Penghancuran karakter para koruptor hanya dapat dilakukan bila media massa memiliki rasa keterpanggilan memberantas KKN dengan dukungan kuat dari elemen civil societies untuk secara bebas tetapi bertanggung jawab membedah kasus korupsi. Bukti efektivitas sanksi sosial ini pernah kita nikmati saat ICW lewat koordinatornya, Teten Masduki, membongkar kasus suap yang menimpa Jaksa Agung AM Ghalib pada masa pemerintahan Habibie tahun 1999.

Tentang metode yang terakhir, yaitu simulasi peradilan komunal terhadap koruptor, saya teringat pada uji coba yang dilakukan tahun 2000 oleh Urban Poor Consortium (UPC) pimpinan Wardah Hafidz. Ketika itu, LSM kecil yang punya dedikasi tinggi ini mengadvokasi kebocoran secara besar-besaran dana asal Bank Pembangunan Asia dalam rangka pelaksanaan program jaring pengaman sosial. Lewat simulasi peradilan komunal yang diselenggarakan di tingkat akar rumput, para lurah yang dianggap korup, dengan diperankan aktivis UPC, diadili oleh masyarakat yang dirugikan. Hasilnya, berupa pendidikan politik bagi masyarakat sekaligus penegasan kembali terhadap norma-norma sosial konstruktif di masyarakat bahwa pejabat publik harus menganut prinsip akuntabilitas.

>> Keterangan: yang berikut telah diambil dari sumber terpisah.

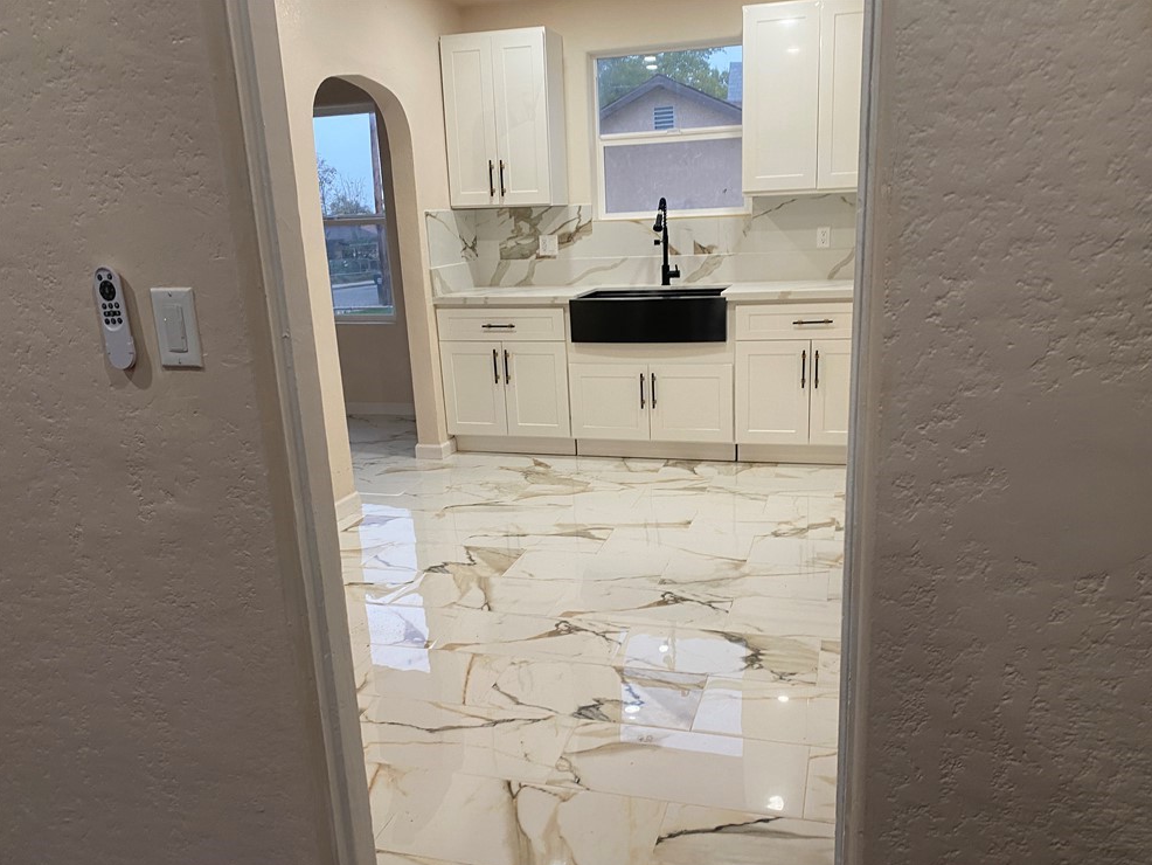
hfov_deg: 65.3
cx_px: 592
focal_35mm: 27
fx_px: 899
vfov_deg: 51.4
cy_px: 448
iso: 80
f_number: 1.8
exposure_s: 1/60
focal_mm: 4.25
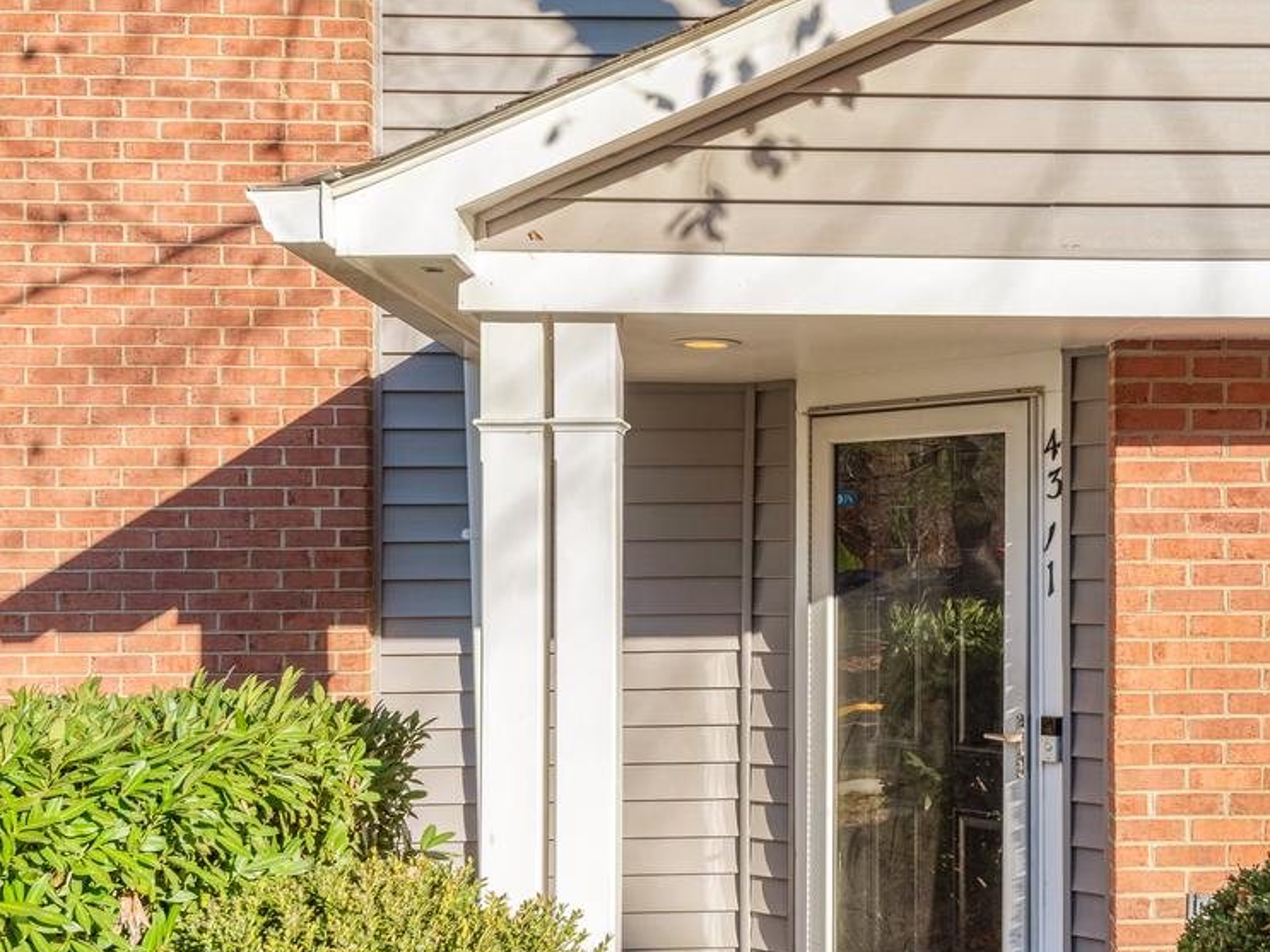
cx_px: 875
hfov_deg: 44.9
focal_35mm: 41
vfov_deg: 35.0
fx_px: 1504
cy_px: 561
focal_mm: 22
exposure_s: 1/200
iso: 400
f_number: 8
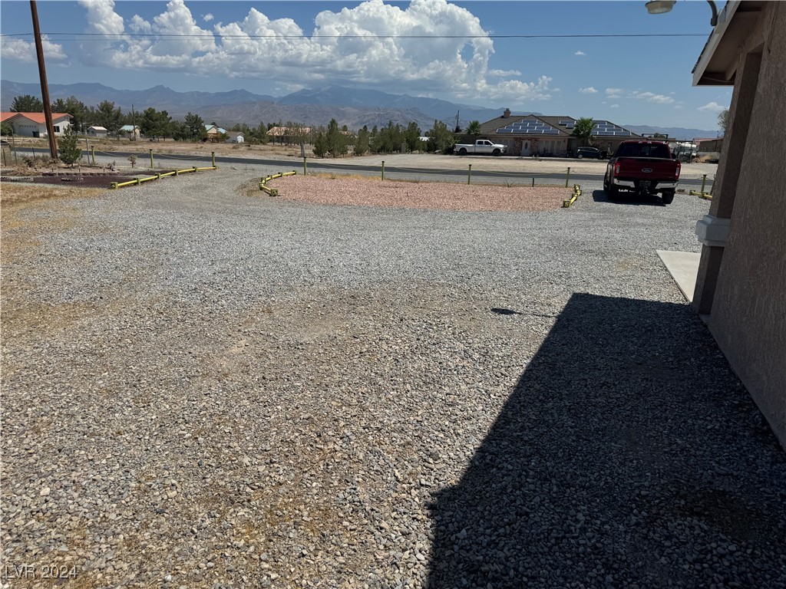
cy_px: 294
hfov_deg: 71.6
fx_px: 545
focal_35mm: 24
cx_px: 393
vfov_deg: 56.8
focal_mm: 6.76
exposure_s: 1/10417
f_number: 1.78
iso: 80
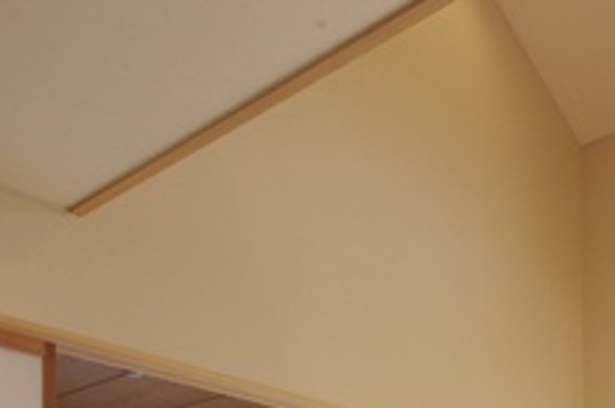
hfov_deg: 40.4
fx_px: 699
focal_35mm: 41
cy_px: 545
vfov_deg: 26.9
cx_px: 640
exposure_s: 1/15
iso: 400
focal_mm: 10
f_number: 16
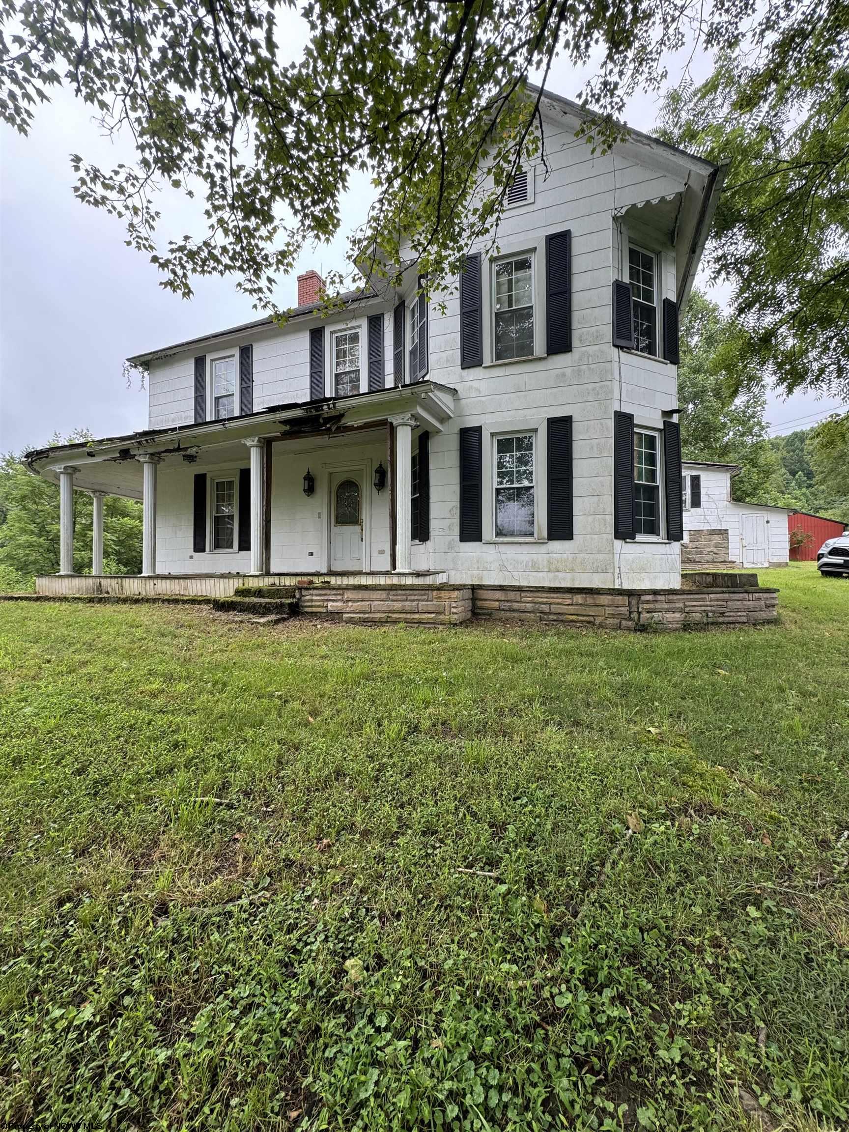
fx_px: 458
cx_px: 424
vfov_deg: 102.1
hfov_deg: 85.7
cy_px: 566
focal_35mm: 14
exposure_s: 1/99
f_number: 2.2
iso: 40
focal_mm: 2.22
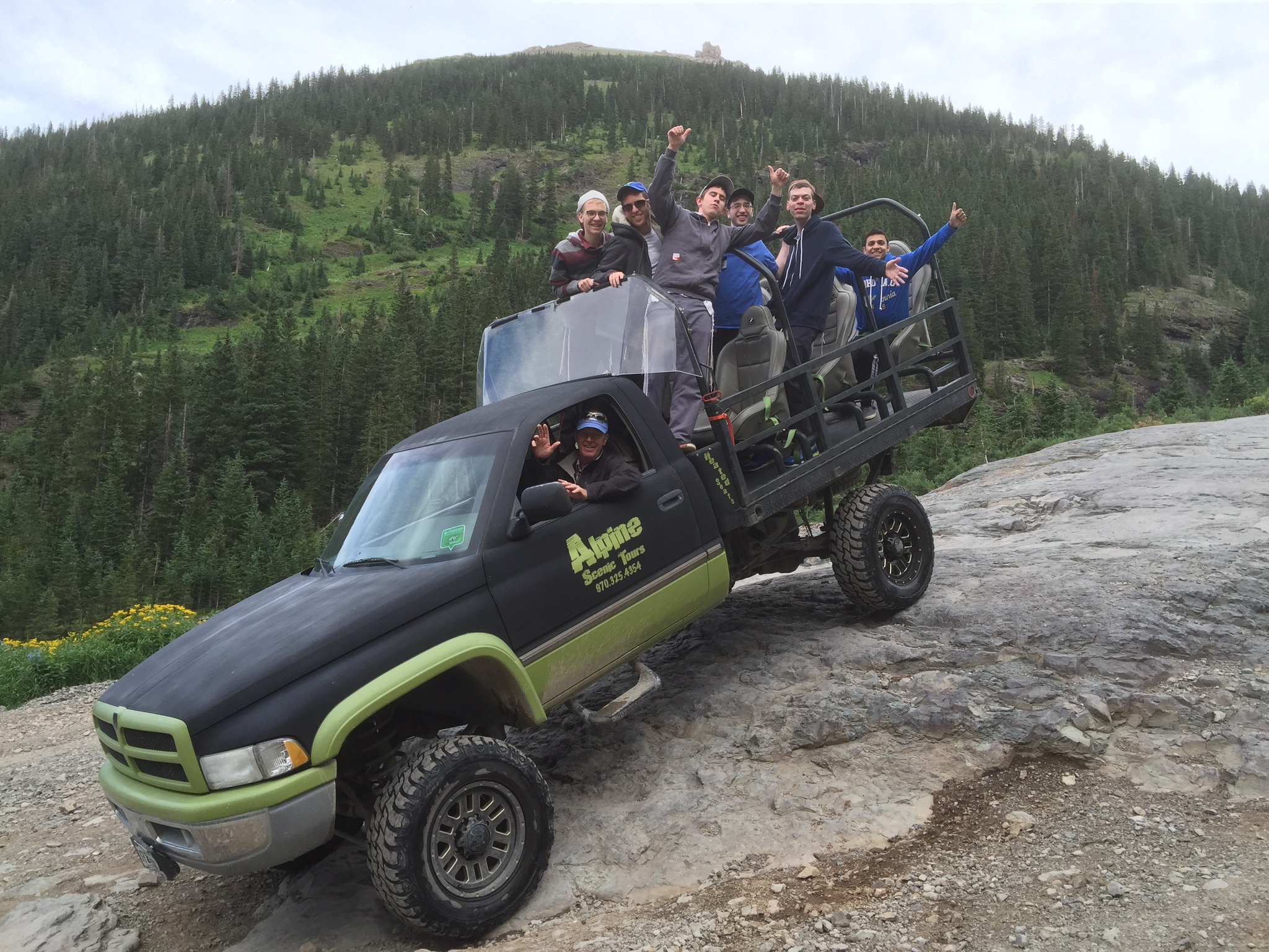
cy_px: 476
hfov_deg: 61.7
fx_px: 1063
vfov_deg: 48.2
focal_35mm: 29
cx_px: 634
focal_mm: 4.15
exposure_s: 1/494
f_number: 2.2
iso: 32
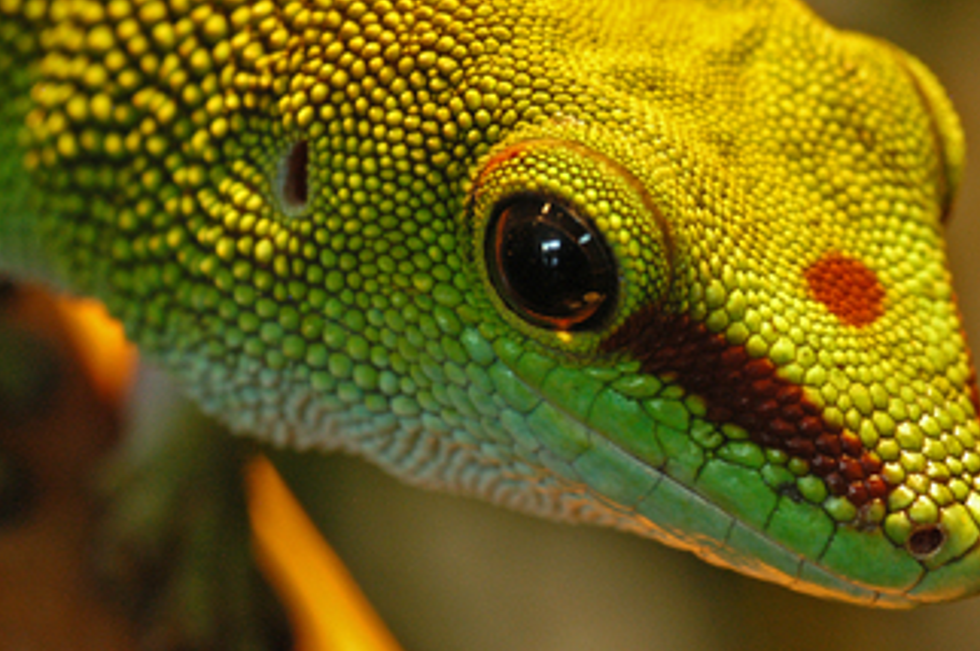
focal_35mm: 225
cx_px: 593
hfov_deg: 9.2
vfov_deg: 6.1
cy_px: 268
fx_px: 6111
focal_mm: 105
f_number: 11
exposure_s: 1/10
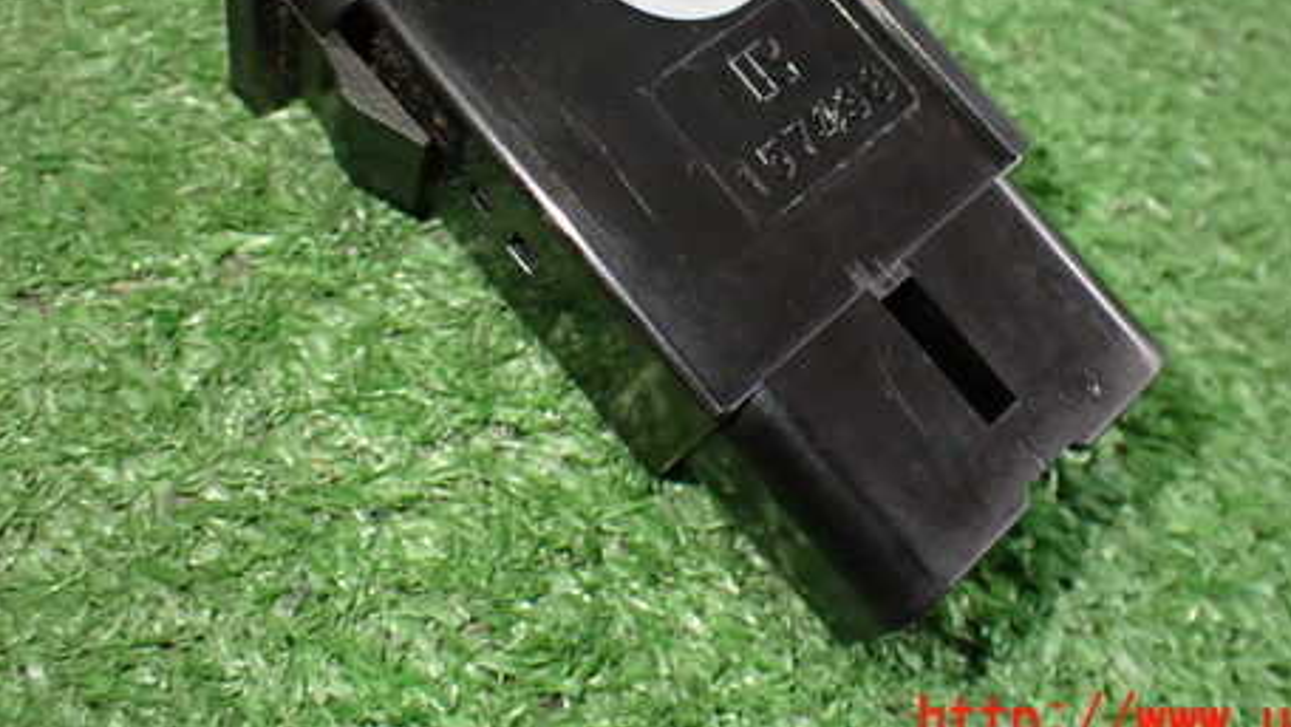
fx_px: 1473
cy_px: 122
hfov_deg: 47.3
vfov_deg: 27.1
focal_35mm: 43
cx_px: 708
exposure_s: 1/125
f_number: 2.3
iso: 800
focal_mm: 5.4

Berbeda dengan peradilan formal, character assasination, simulasi peradilan komunal serta penerapan sanksi sosial ternyata telah menimbulkan rasa takut berikut rasa malu para koruptor dan anggota keluarga yang menikmati hasil korupsi itu.

Pelembagaan sanksi sosial seperti contoh di atas akan dengan sendirinya mendorong terciptanya iklim di masyarakat untuk menganut sikap zero tolerance to corruption secara perlahan-lahan. Sikap seperti ini amat penting untuk mengimbangi rasa tak berdaya kita bersama terhadap pemberantasan KKN. Artinya, rasa-rasanya, sudah saatnya kembali para LSM, tokoh masyarakat, intelektual, mahasiswa, dan media massa, secara bersama lewat berbagai mekanisme pengorganisasian sosial yang ada, kembali mengangkat genderang perang melawan praktik KKN dan mengadili secara sosial figur pejabat dan pengusaha yang korup. Kalau tidak, penulis mengkhawatirkan bila gejala ketidakberdayaan hukum, inkonsistensi elite reformis dan apatisme sosial masyarakat secara bersama-sama akan mengawali krisis jilid kedua Indonesia tercinta ini.